A tal riguardo, non aggiunge poi molto il son. XVII, Chi vedesse a Lucia un var capuzzo, con la terzina: "Ah, prender lei a forza, ultra su' grato, / e bagiarli la bocca e 'l bel visaggio / e li occhi suoi, ch'èn due fiamme de foco". Le rime in uzzo (capuzzo: Abruzzo: tuzzo: mozzo ⟨ *muzzo) segnalano nettamente un livello stilistico "comico", che si dovrebbe riportare al modello fiorentino di Rustico Filippi (cfr. son. Volete udir vendetta smisurata?, con le rime Acerbuzzo: Giovannuzzo: puzzo: Cambiuzzo). Allo stesso livello si pone XVIII, Volvol te levi, vecchia rabbiosa, che si può confrontare col famoso Dovunque vai con teco porti il cesso, di Rustico: ma G. non è tanto interessato al singolo dettaglio obbrobrioso, quanto alla forza complessiva dell'immagine: "Ché non fanno lamento li avoltori, / nibbi e corbi, a l'alto Dio sovrano, / che lor te renda? Già se' lor ragione. / Ma tant' ha' tu sugose ['marce'] carni e dure, / che non se curano averti tra mano".
Niente di specifico si può dire sulle modalità con cui le rime di G. giunsero nelle mani degli innovatori fiorentini; ma sostanzialmente immotivata appare l'ipotesi di Petrocchi ("è concesso inferire che fu proprio D[ante] a trasportare nel pieno del 1287, di Bologna in Firenze, il canzoniere guinizzelliano"): non soltanto sappiamo che Dante leggeva un G. toscanizzato, cioè all'incirca il G. dei grandi canzonieri (cfr. De vulgari eloquentia, I, XV 6); ma il "primo" Cavalcanti era già, consapevolmente, un cultore di Guido. I due soli testi di Cavalcanti ammessi nei canzonieri arcaici, la ballata Fresca rosa novella e il sonetto Biltà di donna, pur nel loro gusto sicilianeggiante sono già caratterizzati dalla frequenza dei sintagmi guinizzelliani.

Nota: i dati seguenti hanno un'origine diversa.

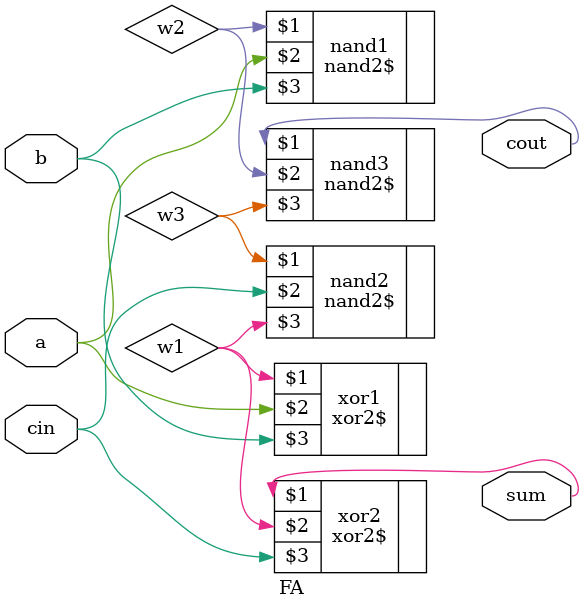
<source format=v>
module FA (
   input a,
   input b,
   input cin,
   output sum,	
   output cout
);

wire w1,w2,w3;

xor2$ xor1(w1, a, b);
xor2$ xor2(sum, w1, cin);

nand2$ nand1 (w2,a, b);
nand2$ nand2 (w3,cin, w1);
nand2$ nand3 (cout,w2, w3);
   
endmodule

</source>
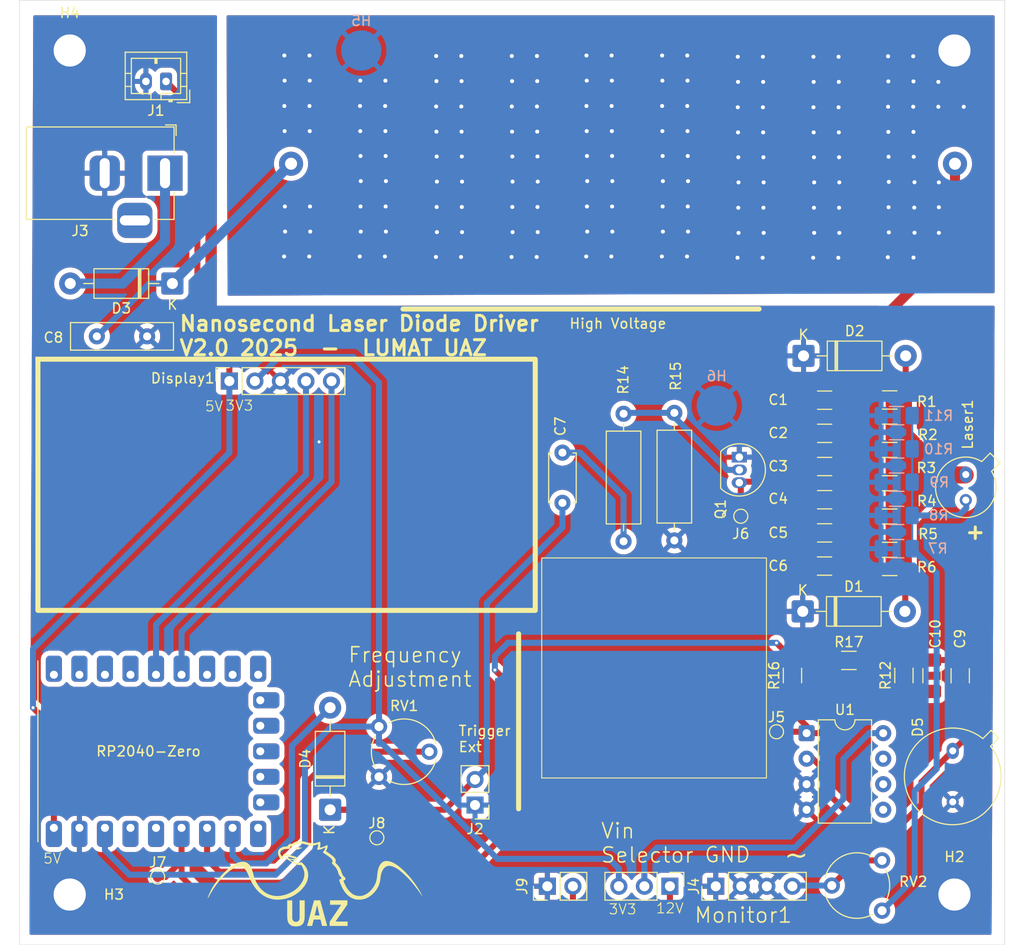
<source format=kicad_pcb>
(kicad_pcb
	(version 20241229)
	(generator "pcbnew")
	(generator_version "9.0")
	(general
		(thickness 1.6)
		(legacy_teardrops no)
	)
	(paper "A4")
	(layers
		(0 "F.Cu" signal)
		(2 "B.Cu" signal)
		(9 "F.Adhes" user "F.Adhesive")
		(11 "B.Adhes" user "B.Adhesive")
		(13 "F.Paste" user)
		(15 "B.Paste" user)
		(5 "F.SilkS" user "F.Silkscreen")
		(7 "B.SilkS" user "B.Silkscreen")
		(1 "F.Mask" user)
		(3 "B.Mask" user)
		(17 "Dwgs.User" user "User.Drawings")
		(19 "Cmts.User" user "User.Comments")
		(21 "Eco1.User" user "User.Eco1")
		(23 "Eco2.User" user "User.Eco2")
		(25 "Edge.Cuts" user)
		(27 "Margin" user)
		(31 "F.CrtYd" user "F.Courtyard")
		(29 "B.CrtYd" user "B.Courtyard")
		(35 "F.Fab" user)
		(33 "B.Fab" user)
		(39 "User.1" user)
		(41 "User.2" user)
		(43 "User.3" user)
		(45 "User.4" user)
	)
	(setup
		(stackup
			(layer "F.SilkS"
				(type "Top Silk Screen")
			)
			(layer "F.Paste"
				(type "Top Solder Paste")
			)
			(layer "F.Mask"
				(type "Top Solder Mask")
				(color "Black")
				(thickness 0.01)
			)
			(layer "F.Cu"
				(type "copper")
				(thickness 0.035)
			)
			(layer "dielectric 1"
				(type "core")
				(thickness 1.51)
				(material "FR4")
				(epsilon_r 4.5)
				(loss_tangent 0.02)
			)
			(layer "B.Cu"
				(type "copper")
				(thickness 0.035)
			)
			(layer "B.Mask"
				(type "Bottom Solder Mask")
				(color "Black")
				(thickness 0.01)
			)
			(layer "B.Paste"
				(type "Bottom Solder Paste")
			)
			(layer "B.SilkS"
				(type "Bottom Silk Screen")
			)
			(copper_finish "None")
			(dielectric_constraints no)
		)
		(pad_to_mask_clearance 0)
		(allow_soldermask_bridges_in_footprints no)
		(tenting front back)
		(grid_origin 199 55)
		(pcbplotparams
			(layerselection 0x00000000_00000000_55555555_575555ff)
			(plot_on_all_layers_selection 0x00000000_00000000_00000000_00000000)
			(disableapertmacros no)
			(usegerberextensions no)
			(usegerberattributes yes)
			(usegerberadvancedattributes yes)
			(creategerberjobfile yes)
			(dashed_line_dash_ratio 12.000000)
			(dashed_line_gap_ratio 3.000000)
			(svgprecision 4)
			(plotframeref no)
			(mode 1)
			(useauxorigin no)
			(hpglpennumber 1)
			(hpglpenspeed 20)
			(hpglpendiameter 15.000000)
			(pdf_front_fp_property_popups yes)
			(pdf_back_fp_property_popups yes)
			(pdf_metadata yes)
			(pdf_single_document no)
			(dxfpolygonmode yes)
			(dxfimperialunits yes)
			(dxfusepcbnewfont yes)
			(psnegative no)
			(psa4output no)
			(plot_black_and_white yes)
			(sketchpadsonfab no)
			(plotpadnumbers no)
			(hidednponfab no)
			(sketchdnponfab yes)
			(crossoutdnponfab yes)
			(subtractmaskfromsilk yes)
			(outputformat 1)
			(mirror no)
			(drillshape 0)
			(scaleselection 1)
			(outputdirectory "fab/")
		)
	)
	(net 0 "")
	(net 1 "Net-(C1-Pad2)")
	(net 2 "Net-(C7-Pad2)")
	(net 3 "Net-(D4-K)")
	(net 4 "GND")
	(net 5 "Net-(D1-A)")
	(net 6 "Net-(D4-A)")
	(net 7 "Net-(Display1-Pin_5)")
	(net 8 "Net-(Display1-Pin_4)")
	(net 9 "Net-(Laser1-Pin_2)")
	(net 10 "Net-(Monitor1-Pin_4)")
	(net 11 "Net-(Q1-B)")
	(net 12 "Net-(RZ1-GP26)")
	(net 13 "unconnected-(RZ1-GP8-Pad9)")
	(net 14 "Net-(D5-K)")
	(net 15 "unconnected-(RZ1-GP12-Pad13)")
	(net 16 "unconnected-(RZ1-GP14-Pad15)")
	(net 17 "unconnected-(RZ1-GP9-Pad10)")
	(net 18 "unconnected-(RZ1-GP3-Pad4)")
	(net 19 "unconnected-(RZ1-GP13-Pad14)")
	(net 20 "unconnected-(RZ1-GP6-Pad7)")
	(net 21 "unconnected-(RZ1-GP7-Pad8)")
	(net 22 "unconnected-(RZ1-GP0-Pad1)")
	(net 23 "unconnected-(RZ1-GP1-Pad2)")
	(net 24 "unconnected-(RZ1-GP2-Pad3)")
	(net 25 "unconnected-(RZ1-GP11-Pad12)")
	(net 26 "unconnected-(RZ1-5V-Pad22)")
	(net 27 "Net-(J6-Pin_1)")
	(net 28 "Net-(D3-K)")
	(net 29 "250V")
	(net 30 "/FAN +")
	(net 31 "unconnected-(RZ1-GP10-Pad11)")
	(net 32 "/3V3")
	(net 33 "/V_OPAMP")
	(net 34 "Net-(J4-Pin_2)")
	(net 35 "/HEATSINK")
	(net 36 "unconnected-(RZ1-GND-Pad23)")
	(net 37 "/IO18")
	(net 38 "Net-(J5-Pin_1)")
	(footprint "TestPoint:TestPoint_Pad_D1.0mm" (layer "F.Cu") (at 172.75 106.35))
	(footprint "Diode_THT:D_DO-41_SOD81_P10.16mm_Horizontal" (layer "F.Cu") (at 131.9 135.56 90))
	(footprint "MountingHole:MountingHole_3.2mm_M3_DIN965_Pad" (layer "F.Cu") (at 106 60))
	(footprint "Resistor_THT:R_Axial_Power_L60.0mm_W14.0mm_P66.04mm" (layer "F.Cu") (at 194.055 71.27 180))
	(footprint "Resistor_SMD:R_1206_3216Metric_Pad1.30x1.75mm_HandSolder" (layer "F.Cu") (at 183.5 120.7))
	(footprint "Capacitor_SMD:C_1206_3216Metric_Pad1.33x1.80mm_HandSolder" (layer "F.Cu") (at 181.09 108.008))
	(footprint "MountingHole:MountingHole_3.2mm_M3_DIN965_Pad" (layer "F.Cu") (at 106 144))
	(footprint "TestPoint:TestPoint_Pad_D1.0mm" (layer "F.Cu") (at 176.3 127.8))
	(footprint "Resistor_SMD:R_1206_3216Metric_Pad1.30x1.75mm_HandSolder" (layer "F.Cu") (at 187.56 111.35))
	(footprint "Connector_BarrelJack:BarrelJack_Horizontal" (layer "F.Cu") (at 115.48 72.21))
	(footprint "Package_TO_SOT_THT:TO-5-2_Window" (layer "F.Cu") (at 193.83 129.7 -90))
	(footprint "Connector_PinSocket_2.54mm:PinSocket_1x05_P2.54mm_Vertical" (layer "F.Cu") (at 121.88 92.9 90))
	(footprint "MountingHole:MountingHole_3.2mm_M3_DIN965_Pad" (layer "F.Cu") (at 194 60))
	(footprint "Resistor_SMD:R_1206_3216Metric_Pad1.30x1.75mm_HandSolder" (layer "F.Cu") (at 187.56 94.78))
	(footprint "Resistor_SMD:R_1206_3216Metric_Pad1.30x1.75mm_HandSolder" (layer "F.Cu") (at 177.89 122.2 90))
	(footprint "Capacitor_THT:C_Disc_D4.7mm_W2.5mm_P5.00mm" (layer "F.Cu") (at 155.01 105.02 90))
	(footprint "Package_TO_SOT_THT:TO-92_Inline" (layer "F.Cu") (at 172.6 100.47 -90))
	(footprint "TestPoint:TestPoint_Pad_D1.0mm" (layer "F.Cu") (at 114.75 142.25))
	(footprint "Capacitor_SMD:C_1206_3216Metric_Pad1.33x1.80mm_HandSolder" (layer "F.Cu") (at 181.09 101.404))
	(footprint "Connector_PinHeader_2.54mm:PinHeader_1x02_P2.54mm_Vertical" (layer "F.Cu") (at 153.51 143.175 90))
	(footprint "Resistor_SMD:R_1206_3216Metric_Pad1.30x1.75mm_HandSolder" (layer "F.Cu") (at 187.56 108.036))
	(footprint "TestPoint:TestPoint_Pad_D1.0mm" (layer "F.Cu") (at 136.55 138.35))
	(footprint "Resistor_SMD:R_1206_3216Metric_Pad1.30x1.75mm_HandSolder" (layer "F.Cu") (at 187.56 101.408))
	(footprint "Potentiometer_THT:Potentiometer_Piher_PT-6-V_Vertical" (layer "F.Cu") (at 136.765 132.285))
	(footprint "Resistor_SMD:R_1206_3216Metric_Pad1.30x1.75mm_HandSolder" (layer "F.Cu") (at 188.975 122.195 90))
	(footprint "Connector_PinHeader_2.54mm:PinHeader_1x04_P2.54mm_Vertical" (layer "F.Cu") (at 170.26 143.175 90))
	(footprint "Package_TO_SOT_THT:TO-46-2_Window" (layer "F.Cu") (at 195.128039 102.201961 -90))
	(footprint "RP2040-Zero-Kicad-main:RP2040-Zero" (layer "F.Cu") (at 127.285 139.905 90))
	(footprint "Package_DIP:DIP-8_W7.62mm" (layer "F.Cu") (at 179.295 127.94))
	(footprint "LOGO" (layer "F.Cu") (at 130.079883 140.264046))
	(footprint "Potentiometer_THT:Potentiometer_Piher_PT-6-V_Vertical" (layer "F.Cu") (at 186.8 140.605 180))
	(footprint "Capacitor_SMD:C_1206_3216Metric_Pad1.33x1.80mm_HandSolder" (layer "F.Cu") (at 181.09 98.102))
	(footprint "Capacitor_SMD:C_1206_3216Metric_Pad1.33x1.80mm_HandSolder" (layer "F.Cu") (at 181.09 94.8))
	(footprint "Capacitor_SMD:C_1206_3216Metric_Pad1.33x1.80mm_HandSolder" (layer "F.Cu") (at 191.775 122.225 -90))
	(footprint "Capacitor_SMD:C_1206_3216Metric_Pad1.33x1.80mm_HandSolder" (layer "F.Cu") (at 194.575 122.225 -90))
	(footprint "Connector_PinHeader_2.54mm:PinHeader_1x03_P2.54mm_Vertical" (layer "F.Cu") (at 165.7 143.175 -90))
	(footprint "Diode_THT:D_DO-41_SOD81_P10.16mm_Horizontal" (layer "F.Cu") (at 178.99 90.39))
	(footprint "Diode_THT:D_DO-41_SOD81_P10.16mm_Horizontal" (layer "F.Cu") (at 178.91 115.82))
	(footprint "Capacitor_SMD:C_1206_3216Metric_Pad1.33x1.80mm_HandSolder" (layer "F.Cu") (at 181.0775 111.31))
	(footprint "Resistor_SMD:R_1206_3216Metric_Pad1.30x1.75mm_HandSolder" (layer "F.Cu") (at 187.56 98.094))
	(footprint "Resistor_SMD:R_1206_3216Metric_Pad1.30x1.75mm_HandSolder"
		(layer "F.Cu")
		(uuid "aacce63a-36e5-40d1-99ce-44094f43b677")
		(at 187.56 104.722)
		(descr "Resistor SMD 1206 (3216 Metric), square (rectangular) end terminal, IPC-7351 nominal with elongated pad for handsoldering. (Body size source: IPC-SM-782 page 72, https://www.pcb-3d.com/wordpress/wp-content/uploads/ipc-sm-782a_amendment_1_and_2.pdf), generated with kicad-footprint-generator")
		(tags "resistor handsolder")
		(property "Reference" "R4"
			(at 3.69 0.11 0)
			(layer "F.SilkS")
			(uuid "5cb7fa16-1046-4385-a2fd-0070a40696e6")
			(effects
				(font
					(size 1 1)
					(thickness 0.15)
				)
			)
		)
		(property "Value" "0"
			(at 0 1.83 0)
			(layer "F.Fab")
			(uuid "eef9ac79-a1d3-48fa-bf98-3c2772bb2cfe")
			(effects
				(font
					(size 1 1)
					(thickness 0.15)
				)
			)
		)
		(property "Datasheet" "~"
			(at 0 0 0)
			(layer "F.Fab")
			(hide yes)
			(uuid "369afc59-863f-42ec-bdac-464bf5d269ed")
			(effects
				(font
					(size 1.27 1.27)
					(thickness 0.15)
				)
			)
		)
		(property "Description" "Resistor"
			(at 0 0 0)
			(layer "F.Fab")
			(hide yes)
			(uuid "ba928f4a-a93b-402c-b6e0-a36a08bf446e")
			(effects
				(font
					(size 1.27 1.27)
					(thickness 0.15)
				)
			)
		)
		(property ki_fp_filters "R_*")
		(path "/cabca283-1a9e-4ce5-ae64-1c504bab0144")
		(sheetname "/")
		(sheetfile "avalanche_lumat.kicad_sch")
		(attr smd)
		(fp_line
			(start -0.727064 -0.91)
			(end 0.727064 -0.91)
			(stroke
				(width 0.12)
				(type solid)
			)
			(layer "F.SilkS")
			(uuid "a8c4f405-618f-4878-bdc4-7cc0f8f5c073")
		)
		(fp_line
			(start -0.727064 0.91)
			(end 0.727064 0.91)
			(stroke
				(width 0.12)
				(type solid)
			)
			(layer "F.SilkS")
			(uuid "6b2a657e-549b-4dc7-921f-a15c5183a88f")
		)
		(fp_line
			(start -2.45 -1.13)
			(end 2.45 -1.13)
			(stroke
				(width 0.05)
				(type solid)
			)
			(layer "F.CrtYd")
			(uuid "1599b904-e64d-4006-bbc7-db95a452b579")
		)
		(fp_line
			(start -2.45 1.13)
			(end -2.45 -1.13)
			(stroke
				(width 0.05)
				(type solid)
			)
			(layer "F.CrtYd")
			(uuid "cdf1ab4f-03af-47ac-a425-37251795e612")
		)
		(fp_line
			(start 2.45 -1.13)
			(end 2.45 1.13)
			(stroke
				(width 0.05)
				(type solid)
			)
			(layer "F.CrtYd")
			(uuid "4a16a1c9-e144-4917-8b8c-252f4433b086")
		)
		(fp_line
			(start 2.45 1.13)
			(end -2.45 1.13)
			(stroke
				(width 0.05)
				(type solid)
			)
			(layer "F.CrtYd")
			(uuid "e50b5feb-b1b7-43cc-a045-2c1462e6ebf5")
		)
		(fp_line
			(start -1.6 -0.8)
			(end 1.6 -0.8)
			(stroke
				(width 0.1)
				(type solid)
			)
			(layer "F.Fab")
			(uuid "2b0dfafd-d890-46d3-861b-9ea0ec8e2de7")
		)
		(fp_line
			(start -1.6 0.8)
			(end -1.6 -0.8)
			(stroke
				(width 0.1)
				(type solid)
			)
			(layer "F.Fab")
			(uuid "1eb5c64d-7ded-41a8-a562-fc7376ee05d5")
		)
		(fp_line
			(start 1.6 -0.8)
			(end 1.6 0.8)
			(stroke
				(width 0.1)
				(type solid)
			)
			(layer "F.Fab")
			(uuid "5b49b97b-0625-43a3-874a-0ade04381d07")
		)
		(fp_line
			(start 1.6 0.8)
			(end -1.6 0.8)
			(stroke
				(width 0.1)
				(type solid)
			)
			(layer "F.Fab")
			(uuid "b4d933b1-f22e-46f6-8d57-6fa6e097141f")
		)
		(fp_text user "${REFERENCE}"
			(at 0 0 0)
			(layer "F.Fab")
			(uuid "752c44d5-d6b3-4af4-bbee-5184524ecf79")
			(effects
				(font
					(size 0.8 0.8)
					(thickness 0.12)
				)
			)
		)
		(pad "1" smd roundrect
			(at -1.55 0)
			(size 1.3 1.75)
			(layers "F.Cu" "F.Mask" "F.Paste")
			(roundrect_rratio 0.192308)
			(net 1 "Net-(C1-Pad2)")
			(pintype "passive")
			(uuid "c2b64d77-a3f9-4b74-ace3-8ce51237316c")
		)
		(pad "2" smd roundrect
			(at 1.55 0)
			(size 1.3 1.75)
			(layers "F.Cu" 
... [667936 chars truncated]
</source>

Edizioni di riferimento per le rime di G. sono: I rimatori bolognesi del secolo XIII, ed. critica a cura di G. Zaccagnini, Milano 1933, pp. 73-104; Poeti del Duecento, a cura di G. Contini, II, Milano-Napoli 1960, pp. 447-485 (i testi di G. sono stabiliti da D'A.S. Avalle); Poeti del dolce stil nuovo, a cura di M. Marti, Firenze 1969, pp. 33-114; G. Guinizzelli, Poesie, a cura di E. Sanguineti, Milano 1986; G. Guinizzelli, Rime, a cura di L. Rossi, Torino 2002.